The principal controversy surrounding the base rate concerned the sluggishness of monetary transmission. When the RBI reduced the repo rate, banks were slow to lower their base rates, partly because the average-cost-of-funds methodology embedded older, higher-cost deposits in the calculation. This stickiness frustrated policymakers seeking to channel rate cuts to borrowers and directly motivated the shift to the marginal-cost MCLR in 2016 and the external-benchmark EBLR in 2019. Critics also noted that banks retained considerable discretion over the overhead and return-on-net-worth components, allowing some opacity to persist despite the reform's transparency objective.
For the working practitioner—whether a UPSC aspirant preparing General Studies Paper III, a banking-sector analyst, or a policy desk officer—the base rate remains essential as the conceptual bridge in India's lending-rate history and as a recurring examination topic on monetary policy transmission.

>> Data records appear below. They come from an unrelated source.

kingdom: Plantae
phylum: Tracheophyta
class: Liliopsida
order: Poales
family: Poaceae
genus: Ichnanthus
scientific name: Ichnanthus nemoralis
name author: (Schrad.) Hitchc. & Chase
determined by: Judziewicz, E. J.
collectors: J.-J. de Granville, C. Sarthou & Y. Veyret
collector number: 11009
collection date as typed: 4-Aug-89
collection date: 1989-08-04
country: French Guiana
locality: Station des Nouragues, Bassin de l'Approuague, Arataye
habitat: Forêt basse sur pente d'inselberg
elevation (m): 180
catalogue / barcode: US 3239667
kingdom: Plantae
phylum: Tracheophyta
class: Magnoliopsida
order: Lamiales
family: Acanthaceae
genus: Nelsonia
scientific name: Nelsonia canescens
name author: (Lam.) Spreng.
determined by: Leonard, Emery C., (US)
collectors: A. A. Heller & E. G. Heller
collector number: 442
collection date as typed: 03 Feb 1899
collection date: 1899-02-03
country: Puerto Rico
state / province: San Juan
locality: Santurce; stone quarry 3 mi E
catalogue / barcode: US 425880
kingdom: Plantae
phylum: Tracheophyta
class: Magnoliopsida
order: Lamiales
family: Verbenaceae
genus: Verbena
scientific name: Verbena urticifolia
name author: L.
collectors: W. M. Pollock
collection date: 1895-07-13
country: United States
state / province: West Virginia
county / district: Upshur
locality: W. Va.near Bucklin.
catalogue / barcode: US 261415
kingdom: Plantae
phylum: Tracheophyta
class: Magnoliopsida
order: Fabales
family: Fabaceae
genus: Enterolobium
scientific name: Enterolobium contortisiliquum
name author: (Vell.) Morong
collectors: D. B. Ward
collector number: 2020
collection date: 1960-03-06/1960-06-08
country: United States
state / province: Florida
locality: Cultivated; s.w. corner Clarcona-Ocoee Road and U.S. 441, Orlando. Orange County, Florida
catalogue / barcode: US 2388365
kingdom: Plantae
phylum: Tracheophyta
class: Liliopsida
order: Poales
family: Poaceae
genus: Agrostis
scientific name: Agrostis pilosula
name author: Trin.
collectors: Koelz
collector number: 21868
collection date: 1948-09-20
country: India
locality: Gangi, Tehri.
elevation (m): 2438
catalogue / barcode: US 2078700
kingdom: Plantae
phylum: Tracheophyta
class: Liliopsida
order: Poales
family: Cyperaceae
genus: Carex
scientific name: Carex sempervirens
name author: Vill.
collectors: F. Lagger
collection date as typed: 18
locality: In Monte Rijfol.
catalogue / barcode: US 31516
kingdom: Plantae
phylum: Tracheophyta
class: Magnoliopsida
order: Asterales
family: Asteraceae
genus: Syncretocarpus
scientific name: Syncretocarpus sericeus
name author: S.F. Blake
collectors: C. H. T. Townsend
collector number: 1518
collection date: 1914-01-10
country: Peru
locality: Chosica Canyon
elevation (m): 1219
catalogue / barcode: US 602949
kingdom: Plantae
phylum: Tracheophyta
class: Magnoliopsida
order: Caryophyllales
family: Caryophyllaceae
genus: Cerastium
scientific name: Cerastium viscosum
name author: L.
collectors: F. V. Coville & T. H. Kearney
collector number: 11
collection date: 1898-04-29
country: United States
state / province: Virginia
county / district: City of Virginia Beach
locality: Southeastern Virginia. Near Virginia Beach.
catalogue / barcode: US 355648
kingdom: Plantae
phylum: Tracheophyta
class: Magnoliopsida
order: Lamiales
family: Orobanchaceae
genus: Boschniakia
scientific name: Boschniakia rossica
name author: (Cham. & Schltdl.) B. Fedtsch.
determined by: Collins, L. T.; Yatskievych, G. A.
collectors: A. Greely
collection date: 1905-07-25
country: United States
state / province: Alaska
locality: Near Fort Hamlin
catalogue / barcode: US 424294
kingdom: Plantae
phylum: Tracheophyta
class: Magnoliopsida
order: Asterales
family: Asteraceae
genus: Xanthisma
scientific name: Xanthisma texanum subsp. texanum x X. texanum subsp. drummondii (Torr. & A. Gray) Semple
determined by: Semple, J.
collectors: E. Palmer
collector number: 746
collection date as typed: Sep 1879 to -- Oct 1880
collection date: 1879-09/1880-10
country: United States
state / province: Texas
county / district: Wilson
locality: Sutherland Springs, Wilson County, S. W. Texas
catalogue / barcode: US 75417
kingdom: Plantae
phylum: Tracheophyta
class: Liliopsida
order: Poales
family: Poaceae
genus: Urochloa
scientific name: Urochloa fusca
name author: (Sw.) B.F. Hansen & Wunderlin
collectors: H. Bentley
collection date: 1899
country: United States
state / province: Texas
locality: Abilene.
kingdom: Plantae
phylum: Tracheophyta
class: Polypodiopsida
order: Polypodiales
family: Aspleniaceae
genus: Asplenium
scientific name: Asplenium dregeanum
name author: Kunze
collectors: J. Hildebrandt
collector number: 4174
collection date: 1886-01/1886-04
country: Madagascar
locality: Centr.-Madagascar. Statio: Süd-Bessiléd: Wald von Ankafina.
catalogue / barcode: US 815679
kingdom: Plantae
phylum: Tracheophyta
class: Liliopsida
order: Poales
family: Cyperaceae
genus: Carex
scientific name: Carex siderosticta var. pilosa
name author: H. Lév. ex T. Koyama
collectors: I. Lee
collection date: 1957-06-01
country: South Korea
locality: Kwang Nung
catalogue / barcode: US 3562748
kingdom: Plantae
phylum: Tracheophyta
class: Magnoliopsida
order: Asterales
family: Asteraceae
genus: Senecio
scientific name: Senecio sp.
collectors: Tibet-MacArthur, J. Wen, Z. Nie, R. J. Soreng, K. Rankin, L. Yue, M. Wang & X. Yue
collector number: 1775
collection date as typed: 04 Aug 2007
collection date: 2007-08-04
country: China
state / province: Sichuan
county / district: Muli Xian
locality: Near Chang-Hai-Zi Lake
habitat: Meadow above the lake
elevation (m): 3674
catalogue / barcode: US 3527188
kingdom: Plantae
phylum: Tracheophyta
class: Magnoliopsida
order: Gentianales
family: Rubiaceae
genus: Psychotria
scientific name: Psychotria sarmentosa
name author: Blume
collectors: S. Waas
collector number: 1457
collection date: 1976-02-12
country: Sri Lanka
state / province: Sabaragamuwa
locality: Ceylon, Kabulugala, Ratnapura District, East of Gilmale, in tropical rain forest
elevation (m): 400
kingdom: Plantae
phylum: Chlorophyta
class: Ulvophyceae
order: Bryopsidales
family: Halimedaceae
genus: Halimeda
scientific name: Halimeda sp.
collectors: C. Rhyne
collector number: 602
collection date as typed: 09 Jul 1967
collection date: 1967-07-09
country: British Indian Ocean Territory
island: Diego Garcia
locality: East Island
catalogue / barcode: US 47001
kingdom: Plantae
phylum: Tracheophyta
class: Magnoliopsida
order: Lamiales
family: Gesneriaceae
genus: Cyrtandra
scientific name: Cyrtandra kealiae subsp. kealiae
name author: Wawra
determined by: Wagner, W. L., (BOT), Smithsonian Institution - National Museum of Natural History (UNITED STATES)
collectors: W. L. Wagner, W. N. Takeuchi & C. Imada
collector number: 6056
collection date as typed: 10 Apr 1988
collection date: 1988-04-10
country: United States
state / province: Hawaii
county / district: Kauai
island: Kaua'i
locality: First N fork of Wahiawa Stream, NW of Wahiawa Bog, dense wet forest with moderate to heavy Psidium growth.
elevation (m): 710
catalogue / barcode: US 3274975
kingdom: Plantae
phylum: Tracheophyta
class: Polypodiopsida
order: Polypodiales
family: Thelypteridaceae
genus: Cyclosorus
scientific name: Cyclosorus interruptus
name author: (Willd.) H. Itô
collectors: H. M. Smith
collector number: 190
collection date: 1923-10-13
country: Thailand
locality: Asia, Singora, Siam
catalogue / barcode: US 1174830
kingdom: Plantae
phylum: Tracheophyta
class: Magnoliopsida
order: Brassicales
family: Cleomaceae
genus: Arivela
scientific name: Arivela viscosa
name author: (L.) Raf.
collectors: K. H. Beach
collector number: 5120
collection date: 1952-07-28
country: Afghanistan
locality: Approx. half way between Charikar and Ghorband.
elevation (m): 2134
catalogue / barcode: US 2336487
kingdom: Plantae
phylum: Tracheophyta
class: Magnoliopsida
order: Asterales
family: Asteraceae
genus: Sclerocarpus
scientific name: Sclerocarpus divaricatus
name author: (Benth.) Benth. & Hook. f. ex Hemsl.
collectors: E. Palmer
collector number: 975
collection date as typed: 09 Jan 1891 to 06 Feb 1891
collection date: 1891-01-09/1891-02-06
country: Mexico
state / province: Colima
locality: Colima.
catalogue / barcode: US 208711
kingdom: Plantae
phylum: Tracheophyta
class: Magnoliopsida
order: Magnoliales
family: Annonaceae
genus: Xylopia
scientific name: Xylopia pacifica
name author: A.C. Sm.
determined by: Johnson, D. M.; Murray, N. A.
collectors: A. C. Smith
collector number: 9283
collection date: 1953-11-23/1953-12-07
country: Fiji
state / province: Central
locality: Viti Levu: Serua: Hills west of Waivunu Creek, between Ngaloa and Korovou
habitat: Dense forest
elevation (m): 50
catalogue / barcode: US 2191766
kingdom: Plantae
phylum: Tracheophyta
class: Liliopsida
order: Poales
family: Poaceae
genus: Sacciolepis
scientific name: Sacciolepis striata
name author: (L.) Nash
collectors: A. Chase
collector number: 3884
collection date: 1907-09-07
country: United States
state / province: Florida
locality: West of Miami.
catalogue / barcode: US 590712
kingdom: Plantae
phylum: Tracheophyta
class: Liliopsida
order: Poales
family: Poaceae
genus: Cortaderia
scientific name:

Understanding why the base rate replaced BPLR, why it was itself replaced by MCLR and EBLR, and how each framework addressed the transmission problem provides a coherent narrative of Indian credit-market regulation. Even though new loans are no longer priced against it, the base rate continues to govern a residual stock of legacy advances and is indispensable for interpreting the RBI's broader effort to make lending rates responsive, transparent, and fair.
Example
In July 2010, the Reserve Bank of India replaced the Benchmark Prime Lending Rate with the base rate system, with the State Bank of India setting one of the first base rates at 7.5 percent.
Frequently asked questions
The base rate used the average cost of funds, which embedded older high-cost deposits and made lending rates sticky when the RBI cut the repo rate. The MCLR, effective 1 April 2016, used the marginal cost of funds to ensure faster and more accurate transmission of policy rate changes to borrowers.